* _WHAT IS REQUIRED_
Every line of the material below that holds the string "software" should be copied.

---------- INPUT ----------

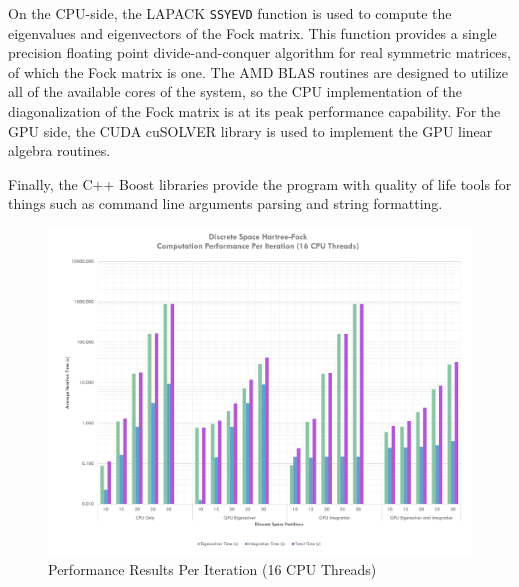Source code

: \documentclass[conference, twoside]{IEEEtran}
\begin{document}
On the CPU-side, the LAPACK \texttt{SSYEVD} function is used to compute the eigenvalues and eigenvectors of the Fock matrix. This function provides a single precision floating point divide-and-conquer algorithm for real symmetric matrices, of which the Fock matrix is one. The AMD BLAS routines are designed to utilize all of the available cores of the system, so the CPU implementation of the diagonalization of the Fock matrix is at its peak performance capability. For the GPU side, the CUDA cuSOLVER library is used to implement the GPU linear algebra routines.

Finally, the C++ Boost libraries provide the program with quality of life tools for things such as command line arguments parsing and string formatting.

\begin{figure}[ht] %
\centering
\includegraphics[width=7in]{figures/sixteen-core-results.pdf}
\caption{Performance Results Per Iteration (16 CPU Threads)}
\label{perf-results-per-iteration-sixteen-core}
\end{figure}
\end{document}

----------
---------- INPUT ----------

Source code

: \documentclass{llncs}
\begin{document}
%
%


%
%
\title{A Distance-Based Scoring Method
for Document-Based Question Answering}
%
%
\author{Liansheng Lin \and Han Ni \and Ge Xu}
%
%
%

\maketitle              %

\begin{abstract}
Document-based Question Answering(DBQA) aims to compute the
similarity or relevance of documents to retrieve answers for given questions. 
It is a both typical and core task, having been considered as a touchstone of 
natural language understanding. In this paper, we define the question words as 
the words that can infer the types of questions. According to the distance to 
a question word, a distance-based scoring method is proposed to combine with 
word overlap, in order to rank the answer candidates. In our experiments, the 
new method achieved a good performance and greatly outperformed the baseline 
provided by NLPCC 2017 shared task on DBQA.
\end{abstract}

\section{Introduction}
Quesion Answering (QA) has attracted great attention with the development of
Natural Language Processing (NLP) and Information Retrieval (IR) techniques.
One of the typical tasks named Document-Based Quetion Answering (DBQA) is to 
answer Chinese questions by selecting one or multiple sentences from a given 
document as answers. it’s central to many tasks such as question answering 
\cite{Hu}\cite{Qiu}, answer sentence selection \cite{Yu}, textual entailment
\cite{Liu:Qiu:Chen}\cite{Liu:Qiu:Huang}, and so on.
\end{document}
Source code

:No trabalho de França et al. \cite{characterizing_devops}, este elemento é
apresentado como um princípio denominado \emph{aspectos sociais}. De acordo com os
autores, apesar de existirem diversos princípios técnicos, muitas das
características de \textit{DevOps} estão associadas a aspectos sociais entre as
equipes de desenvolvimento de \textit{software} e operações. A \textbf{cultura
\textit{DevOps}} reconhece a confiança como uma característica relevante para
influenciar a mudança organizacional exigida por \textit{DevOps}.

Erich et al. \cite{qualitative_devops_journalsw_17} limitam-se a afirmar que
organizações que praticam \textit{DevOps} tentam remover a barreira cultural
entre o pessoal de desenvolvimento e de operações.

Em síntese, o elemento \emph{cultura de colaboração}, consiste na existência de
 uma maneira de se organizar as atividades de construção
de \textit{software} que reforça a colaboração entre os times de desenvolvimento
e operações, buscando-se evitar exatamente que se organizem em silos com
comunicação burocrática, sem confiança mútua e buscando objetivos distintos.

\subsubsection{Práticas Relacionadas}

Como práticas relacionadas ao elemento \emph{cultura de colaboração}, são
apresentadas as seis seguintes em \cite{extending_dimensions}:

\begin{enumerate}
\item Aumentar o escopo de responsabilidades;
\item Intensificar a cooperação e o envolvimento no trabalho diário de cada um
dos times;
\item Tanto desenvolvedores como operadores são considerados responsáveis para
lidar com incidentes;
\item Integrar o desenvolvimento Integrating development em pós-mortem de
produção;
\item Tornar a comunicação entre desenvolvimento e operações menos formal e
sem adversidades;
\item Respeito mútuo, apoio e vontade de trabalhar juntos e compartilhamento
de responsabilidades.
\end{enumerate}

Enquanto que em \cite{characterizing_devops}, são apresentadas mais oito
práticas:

----------
---------- INPUT ----------

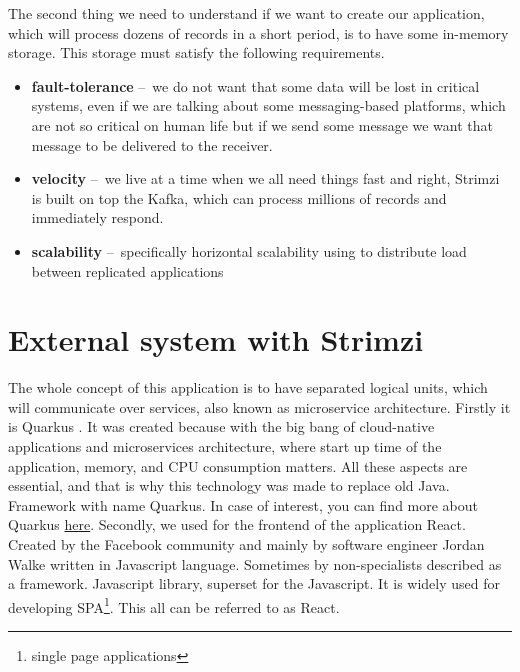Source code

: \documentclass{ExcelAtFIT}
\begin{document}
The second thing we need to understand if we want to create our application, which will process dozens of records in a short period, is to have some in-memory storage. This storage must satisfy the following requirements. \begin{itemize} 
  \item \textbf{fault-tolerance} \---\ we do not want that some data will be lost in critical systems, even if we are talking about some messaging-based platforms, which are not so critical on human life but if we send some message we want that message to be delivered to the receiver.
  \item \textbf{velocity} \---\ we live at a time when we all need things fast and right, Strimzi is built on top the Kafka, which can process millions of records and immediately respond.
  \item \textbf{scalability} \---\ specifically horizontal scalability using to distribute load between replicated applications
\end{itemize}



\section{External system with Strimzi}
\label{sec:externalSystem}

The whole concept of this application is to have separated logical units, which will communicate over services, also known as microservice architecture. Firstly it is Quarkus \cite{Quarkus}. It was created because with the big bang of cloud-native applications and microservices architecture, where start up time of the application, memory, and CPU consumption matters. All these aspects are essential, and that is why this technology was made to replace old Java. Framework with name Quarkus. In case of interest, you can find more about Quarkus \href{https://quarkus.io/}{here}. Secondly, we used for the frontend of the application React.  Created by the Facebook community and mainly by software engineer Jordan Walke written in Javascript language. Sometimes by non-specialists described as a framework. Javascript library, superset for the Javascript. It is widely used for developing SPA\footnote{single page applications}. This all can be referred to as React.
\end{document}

----------

* _WRITTEN ANSWER_
equipes de desenvolvimento de \textit{software} e operações. A \textbf{cultura
de \textit{software} que reforça a colaboração entre os times de desenvolvimento
The whole concept of this application is to have separated logical units, which will communicate over services, also known as microservice architecture. Firstly it is Quarkus \cite{Quarkus}. It was created because with the big bang of cloud-native applications and microservices architecture, where start up time of the application, memory, and CPU consumption matters. All these aspects are essential, and that is why this technology was made to replace old Java. Framework with name Quarkus. In case of interest, you can find more about Quarkus \href{https://quarkus.io/}{here}. Secondly, we used for the frontend of the application React.  Created by the Facebook community and mainly by software engineer Jordan Walke written in Javascript language. Sometimes by non-specialists described as a framework. Javascript library, superset for the Javascript. It is widely used for developing SPA\footnote{single page applications}. This all can be referred to as React.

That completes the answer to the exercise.